EXERCISE AIM: Word for word, retype the first line of the records and every following line through the one containing "und Wasser sowie der".
== Segment start ==
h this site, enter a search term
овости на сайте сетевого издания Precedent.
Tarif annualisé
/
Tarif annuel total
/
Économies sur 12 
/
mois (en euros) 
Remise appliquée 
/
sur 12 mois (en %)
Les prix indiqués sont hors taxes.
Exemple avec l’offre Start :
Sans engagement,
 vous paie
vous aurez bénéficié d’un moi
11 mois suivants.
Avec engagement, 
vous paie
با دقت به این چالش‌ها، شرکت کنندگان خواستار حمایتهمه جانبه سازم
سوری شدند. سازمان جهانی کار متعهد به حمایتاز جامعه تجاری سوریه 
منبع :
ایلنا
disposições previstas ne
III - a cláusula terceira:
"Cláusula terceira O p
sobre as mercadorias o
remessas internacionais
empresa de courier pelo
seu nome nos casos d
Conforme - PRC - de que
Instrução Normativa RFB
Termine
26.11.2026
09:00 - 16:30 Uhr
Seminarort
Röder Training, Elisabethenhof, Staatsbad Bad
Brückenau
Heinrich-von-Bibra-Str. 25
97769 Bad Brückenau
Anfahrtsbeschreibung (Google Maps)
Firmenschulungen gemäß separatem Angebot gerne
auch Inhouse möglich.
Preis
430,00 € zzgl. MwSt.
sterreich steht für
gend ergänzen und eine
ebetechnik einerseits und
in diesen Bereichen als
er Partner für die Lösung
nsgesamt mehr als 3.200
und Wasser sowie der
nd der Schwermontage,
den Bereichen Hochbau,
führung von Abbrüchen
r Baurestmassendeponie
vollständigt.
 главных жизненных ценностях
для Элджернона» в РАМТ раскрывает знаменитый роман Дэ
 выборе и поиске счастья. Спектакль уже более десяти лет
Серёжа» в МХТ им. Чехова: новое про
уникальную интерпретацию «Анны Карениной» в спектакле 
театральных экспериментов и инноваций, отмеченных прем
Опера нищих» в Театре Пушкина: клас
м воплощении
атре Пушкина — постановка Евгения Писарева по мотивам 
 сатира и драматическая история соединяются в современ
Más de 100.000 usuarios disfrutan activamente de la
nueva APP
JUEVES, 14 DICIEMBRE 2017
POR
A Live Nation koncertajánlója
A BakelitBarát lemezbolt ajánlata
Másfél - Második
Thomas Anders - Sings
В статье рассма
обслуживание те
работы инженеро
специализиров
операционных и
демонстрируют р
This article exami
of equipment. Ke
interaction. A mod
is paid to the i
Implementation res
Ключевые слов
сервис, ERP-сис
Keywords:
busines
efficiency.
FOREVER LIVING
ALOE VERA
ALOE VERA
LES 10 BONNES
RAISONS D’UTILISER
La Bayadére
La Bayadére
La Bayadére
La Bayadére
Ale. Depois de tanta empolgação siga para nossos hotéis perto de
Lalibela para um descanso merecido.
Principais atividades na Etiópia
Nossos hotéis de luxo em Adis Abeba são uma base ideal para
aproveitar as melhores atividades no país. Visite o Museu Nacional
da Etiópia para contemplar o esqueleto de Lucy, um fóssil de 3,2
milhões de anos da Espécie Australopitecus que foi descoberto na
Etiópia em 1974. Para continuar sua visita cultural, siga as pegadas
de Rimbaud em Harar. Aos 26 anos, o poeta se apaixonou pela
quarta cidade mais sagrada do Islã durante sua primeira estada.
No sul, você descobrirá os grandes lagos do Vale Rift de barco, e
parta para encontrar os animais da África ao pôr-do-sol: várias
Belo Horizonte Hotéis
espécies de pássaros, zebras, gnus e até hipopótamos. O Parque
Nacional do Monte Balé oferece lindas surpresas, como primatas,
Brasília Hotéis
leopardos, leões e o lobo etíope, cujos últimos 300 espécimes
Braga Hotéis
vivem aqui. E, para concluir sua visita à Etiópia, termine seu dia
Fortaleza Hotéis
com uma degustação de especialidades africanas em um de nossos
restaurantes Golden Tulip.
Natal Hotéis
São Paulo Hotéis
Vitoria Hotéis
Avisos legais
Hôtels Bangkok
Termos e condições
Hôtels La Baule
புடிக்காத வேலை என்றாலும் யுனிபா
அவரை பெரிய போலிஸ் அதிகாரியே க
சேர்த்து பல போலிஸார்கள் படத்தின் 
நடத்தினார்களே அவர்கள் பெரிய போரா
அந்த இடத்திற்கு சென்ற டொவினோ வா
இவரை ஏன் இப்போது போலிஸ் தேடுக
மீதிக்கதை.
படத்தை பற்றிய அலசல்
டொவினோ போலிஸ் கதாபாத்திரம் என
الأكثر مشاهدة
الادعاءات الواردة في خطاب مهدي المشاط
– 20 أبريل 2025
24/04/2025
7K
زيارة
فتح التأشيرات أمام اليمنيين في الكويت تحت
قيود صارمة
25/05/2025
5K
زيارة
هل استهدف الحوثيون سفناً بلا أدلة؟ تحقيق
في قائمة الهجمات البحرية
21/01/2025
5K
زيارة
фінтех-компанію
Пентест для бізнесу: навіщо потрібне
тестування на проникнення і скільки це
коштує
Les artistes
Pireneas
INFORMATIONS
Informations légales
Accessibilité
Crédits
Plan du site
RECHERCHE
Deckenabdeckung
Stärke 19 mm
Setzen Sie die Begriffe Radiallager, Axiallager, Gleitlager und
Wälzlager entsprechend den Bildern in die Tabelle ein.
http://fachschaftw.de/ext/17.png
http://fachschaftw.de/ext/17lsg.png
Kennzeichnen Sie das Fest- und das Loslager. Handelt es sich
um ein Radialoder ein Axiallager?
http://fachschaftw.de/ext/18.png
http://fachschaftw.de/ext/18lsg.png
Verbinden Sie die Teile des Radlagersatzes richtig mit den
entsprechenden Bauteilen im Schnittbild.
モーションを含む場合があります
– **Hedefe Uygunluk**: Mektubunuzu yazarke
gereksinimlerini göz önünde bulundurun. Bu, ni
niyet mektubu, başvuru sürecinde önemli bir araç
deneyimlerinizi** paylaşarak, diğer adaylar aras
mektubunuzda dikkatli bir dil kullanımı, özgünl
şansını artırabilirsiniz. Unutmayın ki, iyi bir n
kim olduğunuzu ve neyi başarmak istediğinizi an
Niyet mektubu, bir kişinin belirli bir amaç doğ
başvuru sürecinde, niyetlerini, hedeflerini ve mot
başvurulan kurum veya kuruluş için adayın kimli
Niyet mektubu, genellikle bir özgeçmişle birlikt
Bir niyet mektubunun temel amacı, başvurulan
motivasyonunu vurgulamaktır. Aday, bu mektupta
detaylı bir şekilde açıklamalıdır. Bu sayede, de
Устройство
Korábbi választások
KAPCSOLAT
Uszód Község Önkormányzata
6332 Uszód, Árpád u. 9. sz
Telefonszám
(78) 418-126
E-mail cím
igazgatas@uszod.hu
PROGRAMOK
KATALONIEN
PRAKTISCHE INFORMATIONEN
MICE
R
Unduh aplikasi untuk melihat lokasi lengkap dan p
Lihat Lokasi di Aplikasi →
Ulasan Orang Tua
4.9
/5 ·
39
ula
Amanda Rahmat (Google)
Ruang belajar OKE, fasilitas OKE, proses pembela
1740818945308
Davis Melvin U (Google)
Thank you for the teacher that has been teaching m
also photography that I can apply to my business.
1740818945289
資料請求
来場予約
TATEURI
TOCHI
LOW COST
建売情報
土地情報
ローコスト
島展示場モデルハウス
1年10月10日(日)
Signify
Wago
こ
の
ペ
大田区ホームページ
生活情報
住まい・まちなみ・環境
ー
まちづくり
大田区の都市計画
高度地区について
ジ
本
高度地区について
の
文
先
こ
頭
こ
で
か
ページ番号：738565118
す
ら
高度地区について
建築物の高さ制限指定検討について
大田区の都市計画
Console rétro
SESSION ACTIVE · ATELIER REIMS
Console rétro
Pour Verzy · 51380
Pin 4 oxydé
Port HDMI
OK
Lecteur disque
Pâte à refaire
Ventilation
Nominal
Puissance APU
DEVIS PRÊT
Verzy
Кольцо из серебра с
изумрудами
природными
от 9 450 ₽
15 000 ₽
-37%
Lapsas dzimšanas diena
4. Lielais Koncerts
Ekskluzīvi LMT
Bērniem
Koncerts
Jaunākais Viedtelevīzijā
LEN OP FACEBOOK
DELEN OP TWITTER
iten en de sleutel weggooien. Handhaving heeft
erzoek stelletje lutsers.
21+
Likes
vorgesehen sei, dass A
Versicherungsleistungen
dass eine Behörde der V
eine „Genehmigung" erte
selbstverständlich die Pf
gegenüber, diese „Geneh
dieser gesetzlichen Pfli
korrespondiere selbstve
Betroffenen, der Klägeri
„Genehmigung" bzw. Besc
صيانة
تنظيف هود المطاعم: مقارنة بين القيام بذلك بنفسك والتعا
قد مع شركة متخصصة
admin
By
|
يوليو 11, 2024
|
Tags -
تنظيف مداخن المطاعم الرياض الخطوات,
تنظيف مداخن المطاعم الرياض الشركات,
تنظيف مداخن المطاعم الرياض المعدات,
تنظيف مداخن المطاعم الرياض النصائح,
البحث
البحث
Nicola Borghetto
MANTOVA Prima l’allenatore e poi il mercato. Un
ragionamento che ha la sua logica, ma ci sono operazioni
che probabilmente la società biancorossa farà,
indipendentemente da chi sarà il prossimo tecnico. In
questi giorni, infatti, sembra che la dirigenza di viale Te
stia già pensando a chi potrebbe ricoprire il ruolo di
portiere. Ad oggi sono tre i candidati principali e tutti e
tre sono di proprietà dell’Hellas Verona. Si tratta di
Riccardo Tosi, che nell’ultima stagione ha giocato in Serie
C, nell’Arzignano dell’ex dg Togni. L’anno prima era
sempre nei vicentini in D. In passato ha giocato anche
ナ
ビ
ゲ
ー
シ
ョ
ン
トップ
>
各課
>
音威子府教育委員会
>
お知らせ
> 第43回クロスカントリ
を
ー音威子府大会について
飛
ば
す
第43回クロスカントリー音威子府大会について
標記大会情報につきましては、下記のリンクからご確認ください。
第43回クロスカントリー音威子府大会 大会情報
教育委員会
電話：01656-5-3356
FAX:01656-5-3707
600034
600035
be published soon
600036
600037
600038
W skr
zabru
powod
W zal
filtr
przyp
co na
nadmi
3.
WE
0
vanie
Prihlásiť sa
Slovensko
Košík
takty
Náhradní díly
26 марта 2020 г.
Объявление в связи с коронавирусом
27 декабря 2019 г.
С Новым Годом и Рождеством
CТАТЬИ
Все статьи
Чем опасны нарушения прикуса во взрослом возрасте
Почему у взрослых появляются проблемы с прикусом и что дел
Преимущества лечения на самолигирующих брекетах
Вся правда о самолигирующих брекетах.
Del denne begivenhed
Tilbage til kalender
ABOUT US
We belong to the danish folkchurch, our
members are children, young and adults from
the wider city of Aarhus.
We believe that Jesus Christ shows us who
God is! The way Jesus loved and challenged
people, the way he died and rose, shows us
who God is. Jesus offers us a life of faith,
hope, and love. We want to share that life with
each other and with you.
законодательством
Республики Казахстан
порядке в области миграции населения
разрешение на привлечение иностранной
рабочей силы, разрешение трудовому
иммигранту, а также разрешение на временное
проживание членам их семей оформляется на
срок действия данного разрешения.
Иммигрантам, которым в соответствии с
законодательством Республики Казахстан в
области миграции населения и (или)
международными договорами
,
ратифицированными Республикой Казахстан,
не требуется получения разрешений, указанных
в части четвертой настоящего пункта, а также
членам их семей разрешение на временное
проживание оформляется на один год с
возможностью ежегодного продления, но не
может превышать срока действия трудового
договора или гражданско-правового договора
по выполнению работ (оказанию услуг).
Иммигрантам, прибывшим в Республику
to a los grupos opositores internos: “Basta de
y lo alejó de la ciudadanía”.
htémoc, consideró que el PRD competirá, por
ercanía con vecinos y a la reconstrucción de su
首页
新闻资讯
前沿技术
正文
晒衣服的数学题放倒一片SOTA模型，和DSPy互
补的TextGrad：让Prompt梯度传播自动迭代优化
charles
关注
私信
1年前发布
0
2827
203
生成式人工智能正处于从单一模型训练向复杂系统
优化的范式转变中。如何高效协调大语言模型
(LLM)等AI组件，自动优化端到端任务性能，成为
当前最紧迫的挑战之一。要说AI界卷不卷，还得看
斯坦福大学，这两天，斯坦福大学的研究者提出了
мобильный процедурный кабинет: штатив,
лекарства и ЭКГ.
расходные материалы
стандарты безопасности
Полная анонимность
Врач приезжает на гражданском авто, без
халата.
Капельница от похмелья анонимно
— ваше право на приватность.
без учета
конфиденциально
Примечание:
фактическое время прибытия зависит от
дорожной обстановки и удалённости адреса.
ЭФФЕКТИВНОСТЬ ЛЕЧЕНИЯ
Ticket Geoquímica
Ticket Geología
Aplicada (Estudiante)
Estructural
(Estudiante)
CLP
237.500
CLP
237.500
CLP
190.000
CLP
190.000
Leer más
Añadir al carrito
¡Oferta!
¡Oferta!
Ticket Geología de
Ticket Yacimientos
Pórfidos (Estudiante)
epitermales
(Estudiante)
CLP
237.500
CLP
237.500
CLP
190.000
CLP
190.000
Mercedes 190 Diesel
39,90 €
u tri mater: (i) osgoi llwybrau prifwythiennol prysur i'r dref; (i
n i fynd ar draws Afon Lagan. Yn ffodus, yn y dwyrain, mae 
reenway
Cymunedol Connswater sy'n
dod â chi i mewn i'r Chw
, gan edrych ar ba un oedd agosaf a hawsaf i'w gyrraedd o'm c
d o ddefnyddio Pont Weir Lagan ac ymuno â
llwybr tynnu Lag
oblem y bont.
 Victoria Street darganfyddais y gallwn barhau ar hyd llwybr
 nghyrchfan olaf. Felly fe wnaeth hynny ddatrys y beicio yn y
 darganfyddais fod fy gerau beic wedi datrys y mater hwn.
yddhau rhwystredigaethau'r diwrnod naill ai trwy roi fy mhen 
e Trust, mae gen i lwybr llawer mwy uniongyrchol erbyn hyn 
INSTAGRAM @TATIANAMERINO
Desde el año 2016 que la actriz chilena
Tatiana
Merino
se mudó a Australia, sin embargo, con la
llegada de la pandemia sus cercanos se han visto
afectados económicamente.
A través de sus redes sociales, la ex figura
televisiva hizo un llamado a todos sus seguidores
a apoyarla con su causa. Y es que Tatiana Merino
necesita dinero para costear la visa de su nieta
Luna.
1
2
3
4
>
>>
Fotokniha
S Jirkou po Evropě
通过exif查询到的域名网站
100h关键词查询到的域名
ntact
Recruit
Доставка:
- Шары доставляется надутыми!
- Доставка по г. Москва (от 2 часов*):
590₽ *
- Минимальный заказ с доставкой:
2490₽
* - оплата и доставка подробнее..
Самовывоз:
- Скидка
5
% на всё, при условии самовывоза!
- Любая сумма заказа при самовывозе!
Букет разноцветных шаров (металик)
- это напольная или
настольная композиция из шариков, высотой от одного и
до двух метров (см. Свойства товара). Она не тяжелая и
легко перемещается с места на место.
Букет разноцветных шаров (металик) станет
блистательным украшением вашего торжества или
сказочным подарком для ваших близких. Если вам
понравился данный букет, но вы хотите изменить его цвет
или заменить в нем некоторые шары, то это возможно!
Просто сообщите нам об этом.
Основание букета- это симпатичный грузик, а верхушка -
== Segment end ==
FINISHED EXERCISE:
h this site, enter a search term
овости на сайте сетевого издания Precedent.
Tarif annualisé
/
Tarif annuel total
/
Économies sur 12 
/
mois (en euros) 
Remise appliquée 
/
sur 12 mois (en %)
Les prix indiqués sont hors taxes.
Exemple avec l’offre Start :
Sans engagement,
 vous paie
vous aurez bénéficié d’un moi
11 mois suivants.
Avec engagement, 
vous paie
با دقت به این چالش‌ها، شرکت کنندگان خواستار حمایتهمه جانبه سازم
سوری شدند. سازمان جهانی کار متعهد به حمایتاز جامعه تجاری سوریه 
منبع :
ایلنا
disposições previstas ne
III - a cláusula terceira:
"Cláusula terceira O p
sobre as mercadorias o
remessas internacionais
empresa de courier pelo
seu nome nos casos d
Conforme - PRC - de que
Instrução Normativa RFB
Termine
26.11.2026
09:00 - 16:30 Uhr
Seminarort
Röder Training, Elisabethenhof, Staatsbad Bad
Brückenau
Heinrich-von-Bibra-Str. 25
97769 Bad Brückenau
Anfahrtsbeschreibung (Google Maps)
Firmenschulungen gemäß separatem Angebot gerne
auch Inhouse möglich.
Preis
430,00 € zzgl. MwSt.
sterreich steht für
gend ergänzen und eine
ebetechnik einerseits und
in diesen Bereichen als
er Partner für die Lösung
nsgesamt mehr als 3.200
und Wasser sowie der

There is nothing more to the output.